# EXERCISE DESCRIPTION
Your task is to set down the line containing "WRATH | 37.13 |" and every later line of the entries, word for word, including the last.

*** TASK INPUT Section Begins ***

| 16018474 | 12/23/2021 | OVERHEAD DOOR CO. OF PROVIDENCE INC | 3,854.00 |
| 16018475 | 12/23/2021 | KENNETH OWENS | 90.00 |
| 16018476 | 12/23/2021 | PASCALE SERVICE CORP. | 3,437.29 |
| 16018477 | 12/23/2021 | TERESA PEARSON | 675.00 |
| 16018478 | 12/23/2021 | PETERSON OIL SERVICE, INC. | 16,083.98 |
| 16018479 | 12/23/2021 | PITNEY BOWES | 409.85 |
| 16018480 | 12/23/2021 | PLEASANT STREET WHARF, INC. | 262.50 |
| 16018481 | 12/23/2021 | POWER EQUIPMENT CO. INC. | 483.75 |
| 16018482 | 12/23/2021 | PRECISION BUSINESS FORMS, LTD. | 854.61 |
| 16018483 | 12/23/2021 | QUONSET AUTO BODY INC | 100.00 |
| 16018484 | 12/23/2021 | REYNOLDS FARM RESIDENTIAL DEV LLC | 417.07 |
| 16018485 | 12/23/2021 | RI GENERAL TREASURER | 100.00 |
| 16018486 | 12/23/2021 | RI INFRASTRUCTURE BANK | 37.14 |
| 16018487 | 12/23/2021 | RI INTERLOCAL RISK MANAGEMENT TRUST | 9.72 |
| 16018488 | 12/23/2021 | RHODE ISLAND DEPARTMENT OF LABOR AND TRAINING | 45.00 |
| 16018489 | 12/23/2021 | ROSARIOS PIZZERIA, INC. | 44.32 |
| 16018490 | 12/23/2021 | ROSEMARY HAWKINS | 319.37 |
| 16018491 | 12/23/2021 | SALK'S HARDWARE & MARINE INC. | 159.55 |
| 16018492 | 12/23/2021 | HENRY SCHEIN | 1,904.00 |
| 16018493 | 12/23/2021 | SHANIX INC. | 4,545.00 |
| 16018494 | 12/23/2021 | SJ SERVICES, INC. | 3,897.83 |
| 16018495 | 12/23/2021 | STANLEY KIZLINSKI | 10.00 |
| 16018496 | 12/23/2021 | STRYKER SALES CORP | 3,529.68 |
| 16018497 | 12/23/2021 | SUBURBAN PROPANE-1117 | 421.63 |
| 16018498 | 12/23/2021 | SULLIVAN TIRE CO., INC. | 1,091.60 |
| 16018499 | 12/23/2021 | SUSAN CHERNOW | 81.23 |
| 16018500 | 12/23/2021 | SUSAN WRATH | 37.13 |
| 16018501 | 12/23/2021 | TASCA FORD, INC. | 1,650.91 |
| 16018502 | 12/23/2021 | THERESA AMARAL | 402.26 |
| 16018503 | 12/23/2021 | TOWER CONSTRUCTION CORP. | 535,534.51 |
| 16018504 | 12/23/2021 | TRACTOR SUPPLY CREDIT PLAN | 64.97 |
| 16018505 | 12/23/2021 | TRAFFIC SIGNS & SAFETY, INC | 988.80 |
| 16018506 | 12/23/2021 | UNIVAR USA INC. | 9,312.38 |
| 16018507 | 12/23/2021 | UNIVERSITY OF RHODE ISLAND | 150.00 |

*** TASK INPUT Section Ends ***

# EXERCISE RESPONSE
| 16018500 | 12/23/2021 | SUSAN WRATH | 37.13 |
| 16018501 | 12/23/2021 | TASCA FORD, INC. | 1,650.91 |
| 16018502 | 12/23/2021 | THERESA AMARAL | 402.26 |
| 16018503 | 12/23/2021 | TOWER CONSTRUCTION CORP. | 535,534.51 |
| 16018504 | 12/23/2021 | TRACTOR SUPPLY CREDIT PLAN | 64.97 |
| 16018505 | 12/23/2021 | TRAFFIC SIGNS & SAFETY, INC | 988.80 |
| 16018506 | 12/23/2021 | UNIVAR USA INC. | 9,312.38 |
| 16018507 | 12/23/2021 | UNIVERSITY OF RHODE ISLAND | 150.00 |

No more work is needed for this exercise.